Source: Sharecast
The blue chip said that high-level results from a phase III clinical programme for anselamimab in light chain (AL) amyloidosis "did not achieve statistical significant for the primary endpoint when compared to placebo in patients with specific stages of the disease".
The endpoint was defined as a hierarchical combination of time to all-cause mortality and frequency of cardiovascular hospitalisations.
AL amyloidosis is a rare, progressive disorder caused by defective plasma cells in bone marrow.
Anselamimab, an investigational monoclonal antibody, is intended to improve organ function by reducing or eliminating amyloid deposits in the tissues and organs of patients.
However, AstraZeneca flagged that despite the lack of overall statistical significance in the overall patient population, the treatment did show a "highly clinically meaningful improvement" in a prespecified sub-group of sufferers when compared to placebo.
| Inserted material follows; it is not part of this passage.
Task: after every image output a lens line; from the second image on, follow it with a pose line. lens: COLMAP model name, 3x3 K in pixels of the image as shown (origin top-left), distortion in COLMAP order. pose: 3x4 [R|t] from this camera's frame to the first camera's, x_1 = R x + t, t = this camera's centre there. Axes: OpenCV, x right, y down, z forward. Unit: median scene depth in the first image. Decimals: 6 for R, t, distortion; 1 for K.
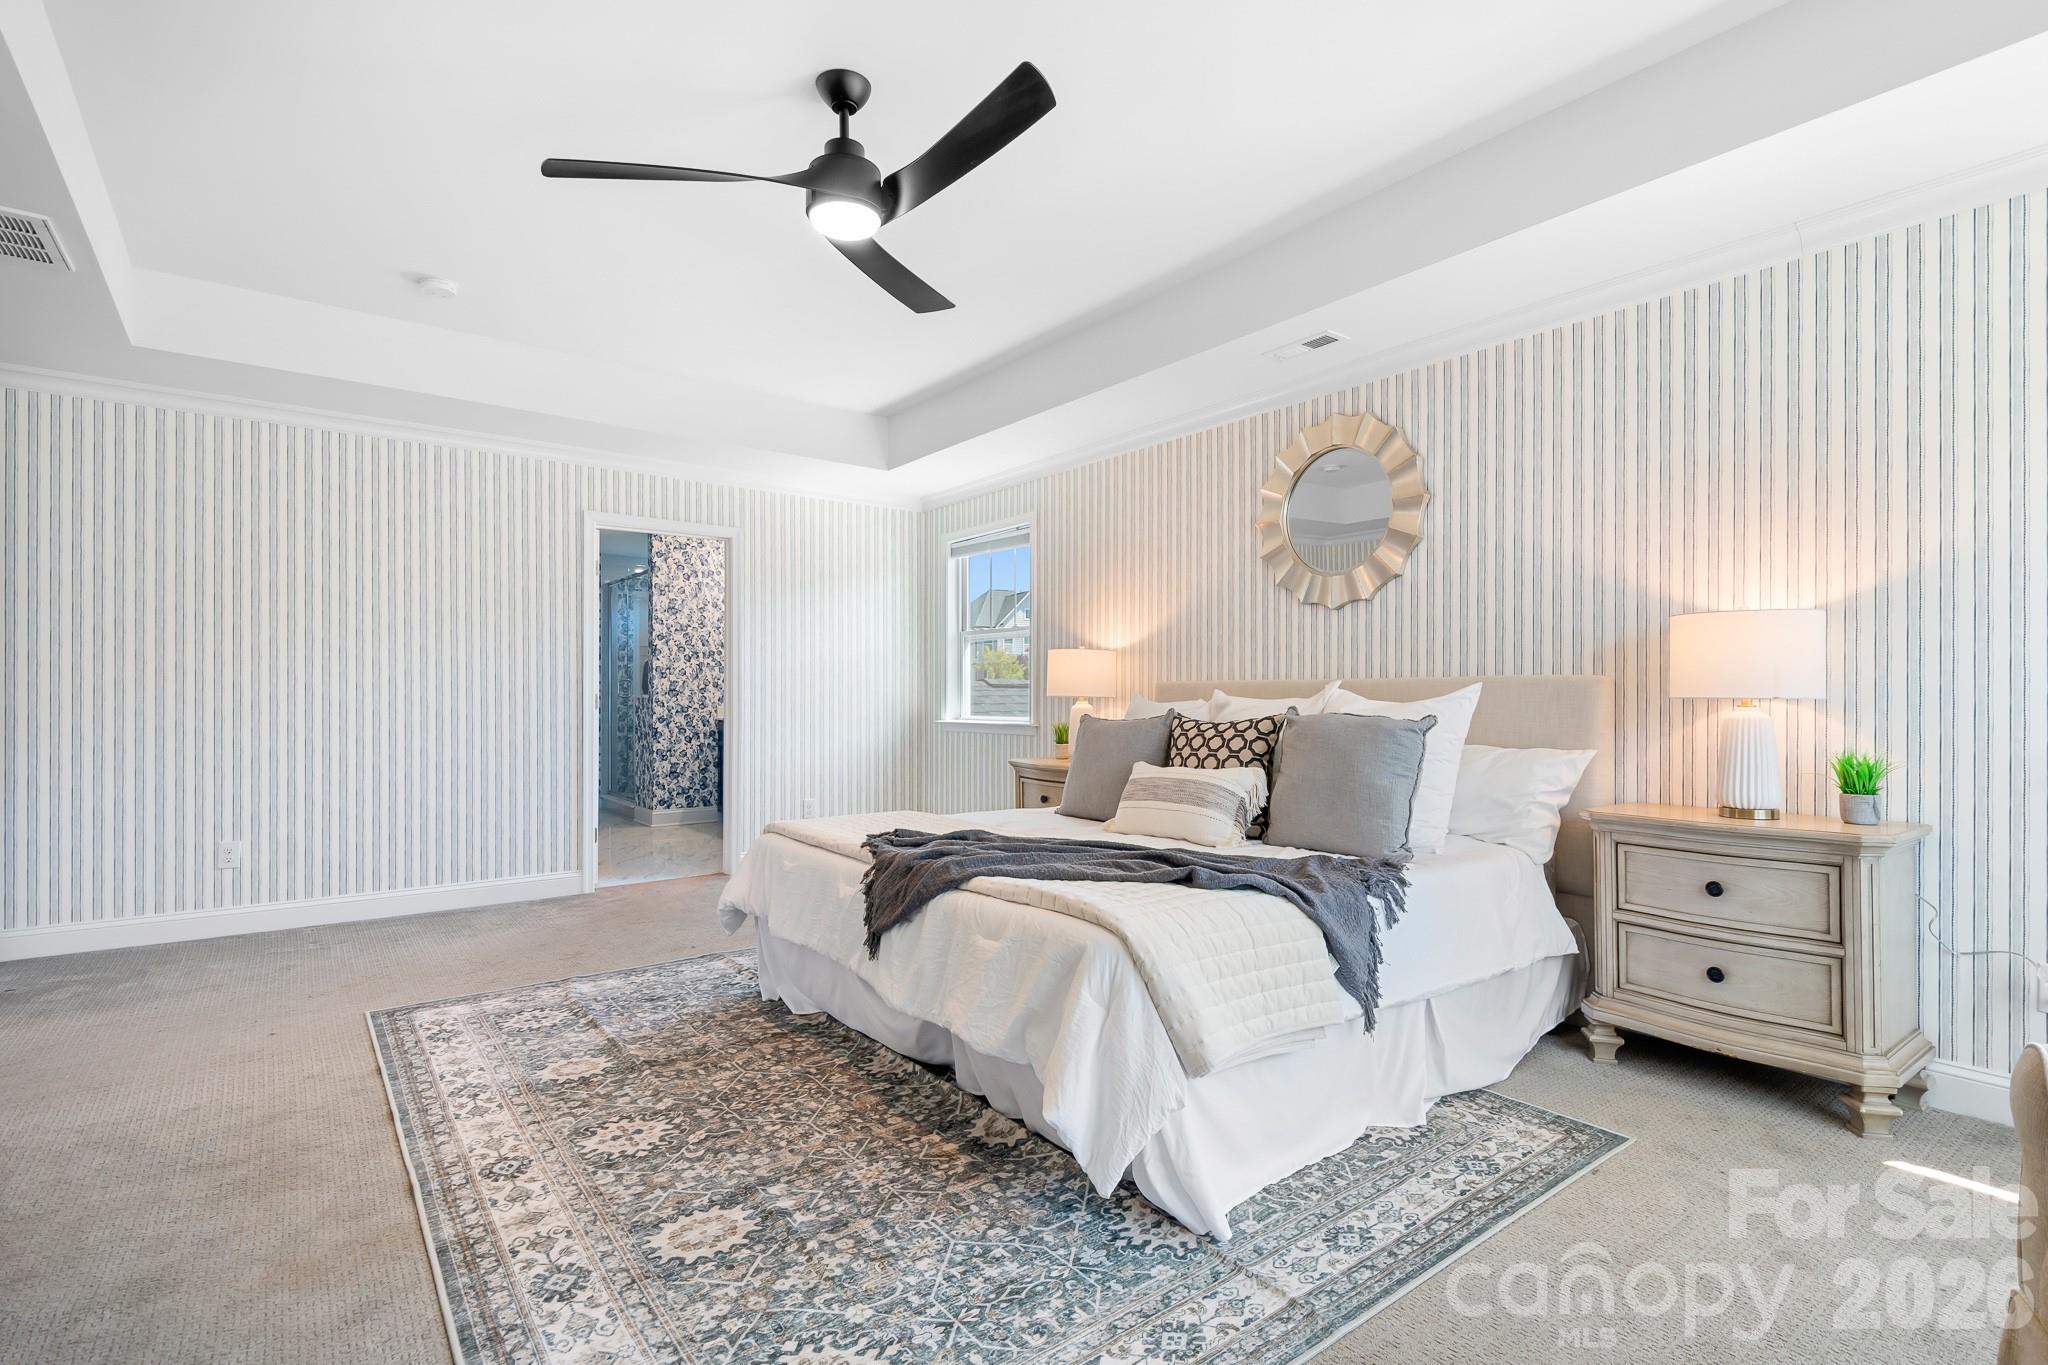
lens RADIAL K [[966.4, 0, 1021.7], [0, 966.4, 687.4], [0, 0, 1]] dist [0.011623, -0.001811]
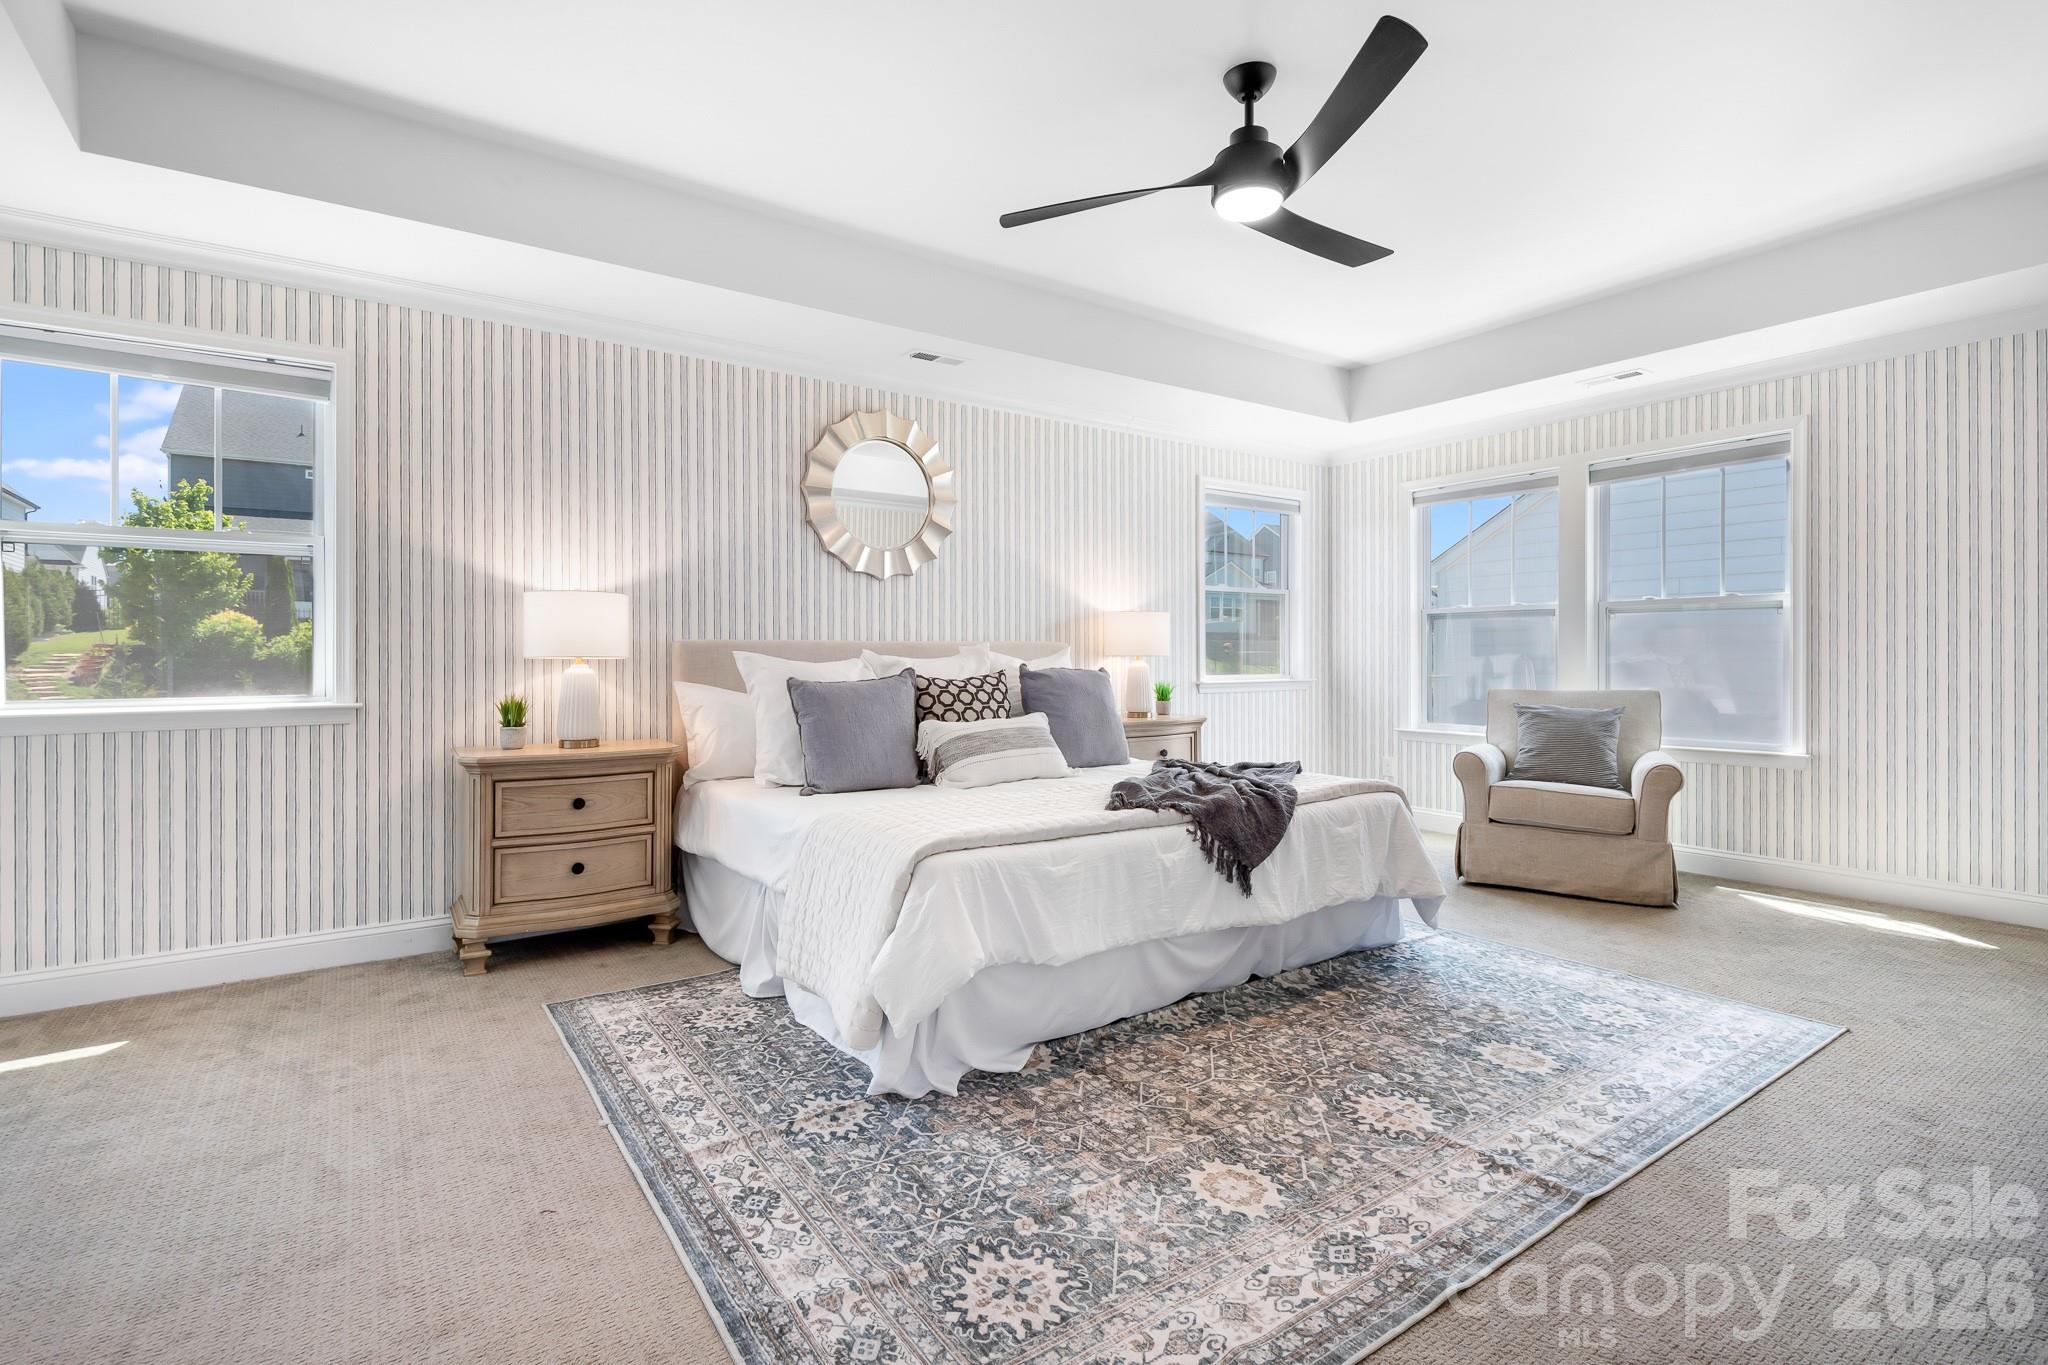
lens RADIAL K [[966.4, 0, 1006.5], [0, 966.4, 656.5], [0, 0, 1]] dist [0.011623, -0.001811]
pose [[0.049469, -0.011963, 0.998704, -1.182567], [-0.012241, 0.999846, 0.012583, -0.008337], [-0.998701, -0.012848, 0.049315, 1.137388]]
Ashutosh Wechalekar, the lead principle investigator of the programme and professor of medicine and haematology at University College Hospital, said: "While the study did not meet the primary endpoint in the overall potential population, results from a pre-defined subgroup suggest that anselamimab, by targeting and clearing amyloid deposits, may address a leading cause of organ damage and functional impairment in these patients."
Marc Dunoyer, chief executive of AstraZeneca’s specialist rare disease unit Alexion, added: "Anselamimab is the first and only investigational fibril depleter to show clinical benefits in AL amyloidosis, and these results underscore its potential to address a critical treatment gap in a prespecified subgroup of patients."